# marble
Garbage-collecting disk-based object-store. See `examples/kv.rs`
for a minimal key-value store built on top of this.
Supports 4 methods:
* `read`: designed for low-latency, concurrent reads of objects
* `write_batch`: designed for bulky, high-throughput writes of large batches of objects,
ideal for compacting write-ahead logs into a set of updates to specific objects. Does
not block calls to `read` except for brief moments where metadata is being updated.
* `maintenance`: compacts backing storage files that have become fragmented. Blocks
concurrent calls to `write_batch` but does not block readers any more than `write_batch`
does. Returns the number of successfully rewritten objects.
* `file_statistics`: returns statistics about live and total objects in the backing storage files.
Defragmentation is always generational, and will group rewritten
objects together. Written objects can be further sharded based on a
configured `partition_function` which allows you to shard objects
by `ObjectId` and the size of the object raw bytes.
Marble solves a pretty basic problem in database storage: storing
arbitrary bytes on-disk, getting them back, and defragmenting files.
You can think of it as a KV where keys are non-zero u64's, and values
are arbitrary blobs of raw bytes.
Writes are meant to be performed in bulk by some background process.
Each call to `Marble::write_batch` creates at least one new file
that stores the objects being written.
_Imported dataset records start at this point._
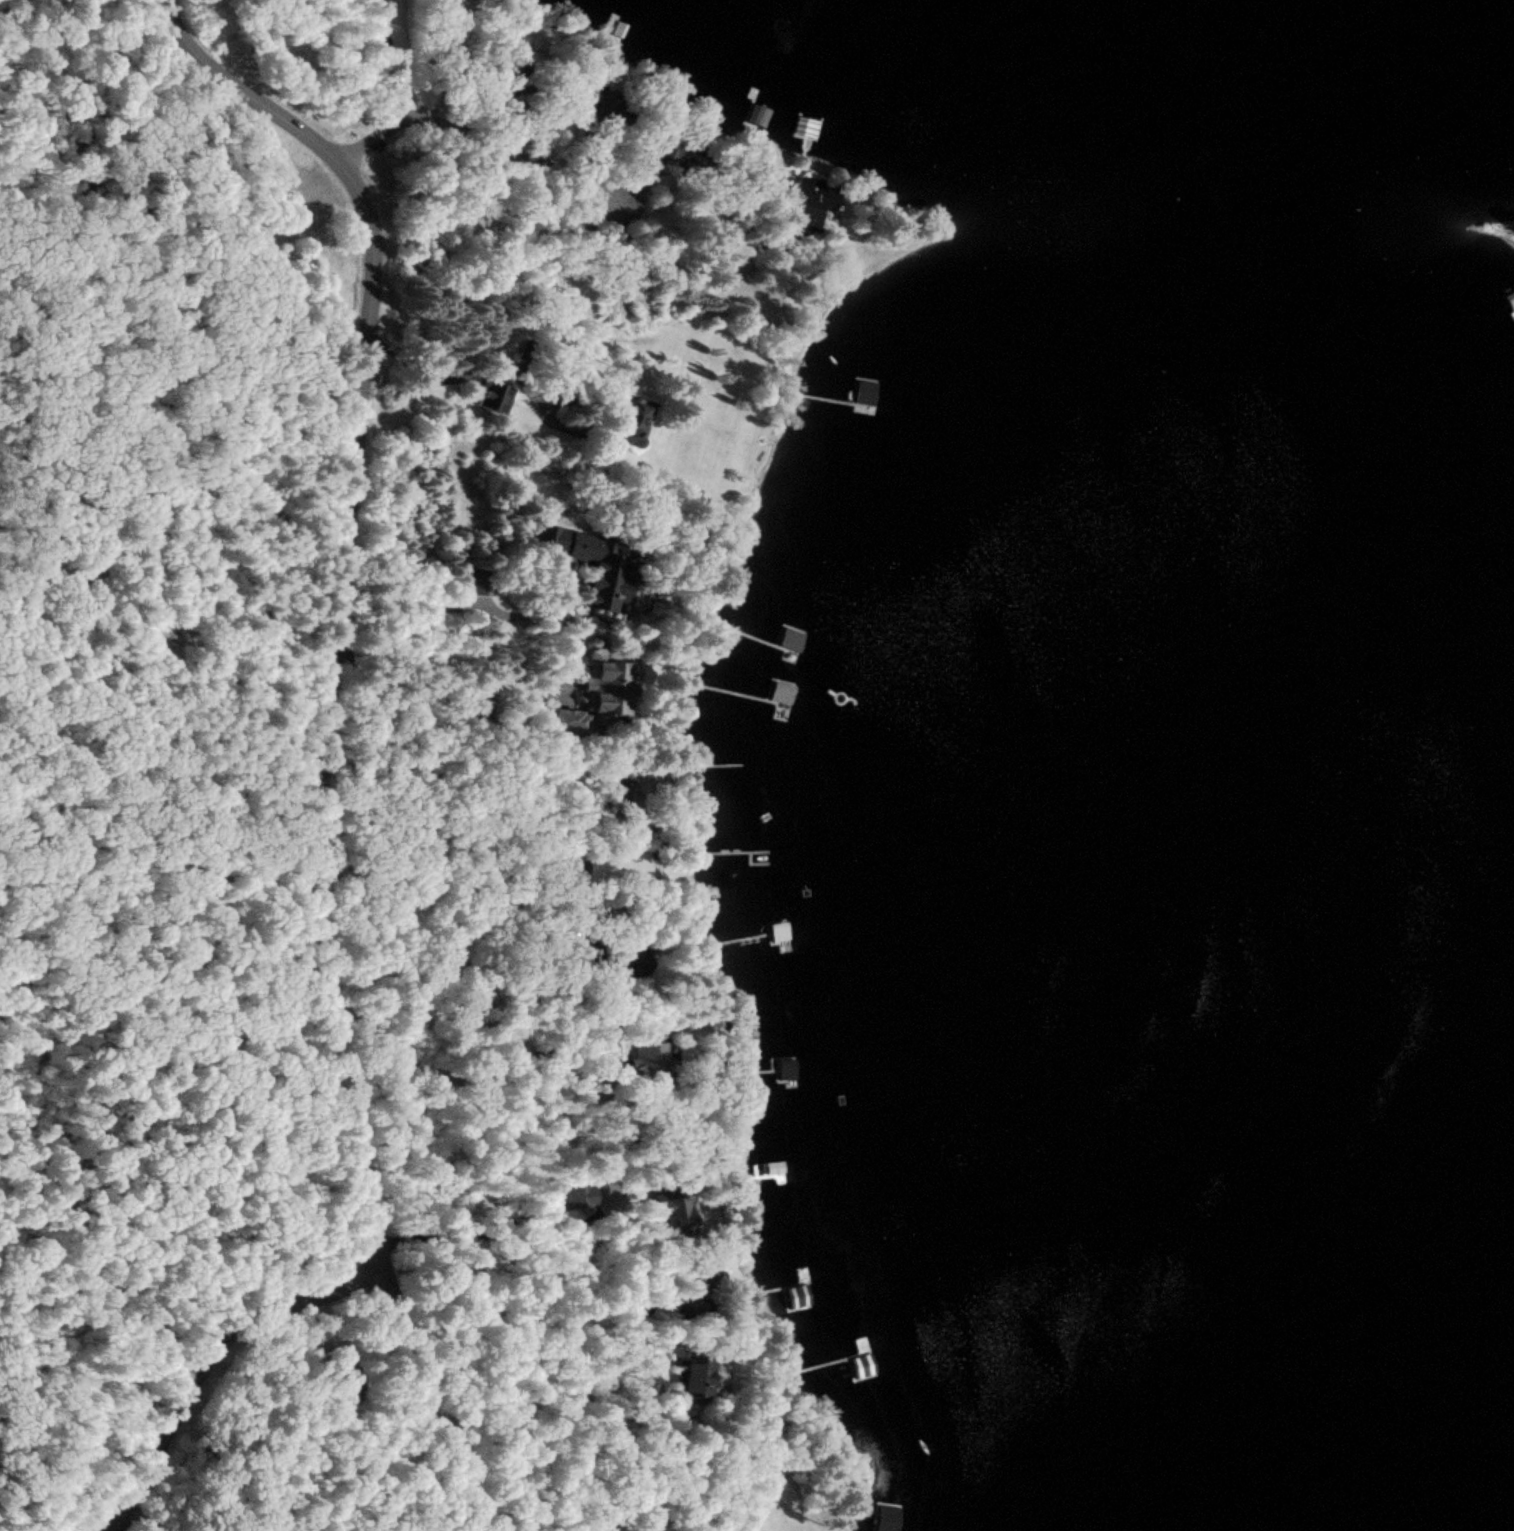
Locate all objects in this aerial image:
building: (611, 29)
road: (477, 143)
road: (146, 185)
building: (814, 207)
building: (498, 399)
building: (633, 416)
building: (603, 571)
building: (480, 582)
building: (599, 699)
road: (329, 734)
building: (618, 866)
building: (641, 1055)
building: (785, 1069)
building: (578, 1196)
building: (676, 1214)
building: (801, 1278)
road: (211, 1365)
building: (698, 1380)
building: (872, 1395)
road: (156, 1513)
Multiple calls to fsync occur
for each call to `write_batch`. It is blocking. Object metadata is added
to the backing wait-free pagetable incrementally, not atomically,
so if you rely on batch atomicity, you should serve the batch's objects
directly from a cache of your own until `write_batch` returns.
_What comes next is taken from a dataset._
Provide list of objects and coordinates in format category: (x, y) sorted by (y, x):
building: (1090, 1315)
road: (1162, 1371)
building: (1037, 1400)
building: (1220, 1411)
However, upon crash, batches are recovered atomically.
Reads can continue mostly unblocked while batch writes and maintenance are being handled.
You are responsible for:
* calling `Marble::maintenance` at appropriate intervals to defragment
storage files.
* choosing appropriate configuration tunables for your desired space
and write amplification.
* ensuring the `Config.partition_function` is set to a function that
appropriately shards your objects based on their `ObjectId` and/or size.
Ideally, objects that have expected death times will be colocated in
a shard so that work spent copying live objects is minimized.
* allocating and managing free `ObjectId`'s.
If you want to create an industrial database on top of Marble, you will
probably also want to add:
* logging and a write cache for accumulating updates that occasionally
get flushed to Marble via `write_batch`. Remember, each call to
`write_batch` creates at least one new file and fsyncs multiple times,
so you should batch calls appropriately. Once the log or write cache has
reached an appropriate size, you can have a background thread write a
corresponding batch of objects to its storage, and once write_batch returns, the
corresponding log segments and write cache can be deleted, as the objects
will be available via `Marble::read`.
* an appropriate read cache. `Marble::read` always reads directly from disk.
* for maximum SSD friendliness, your own log should be configurable to be
written to a separate storage device, to avoid comingling writes that
have vastly different expected death times.
In short, you get to focus on a bunch of the fun parts of building your own
database, without so much effort spent on boring file garbage collection.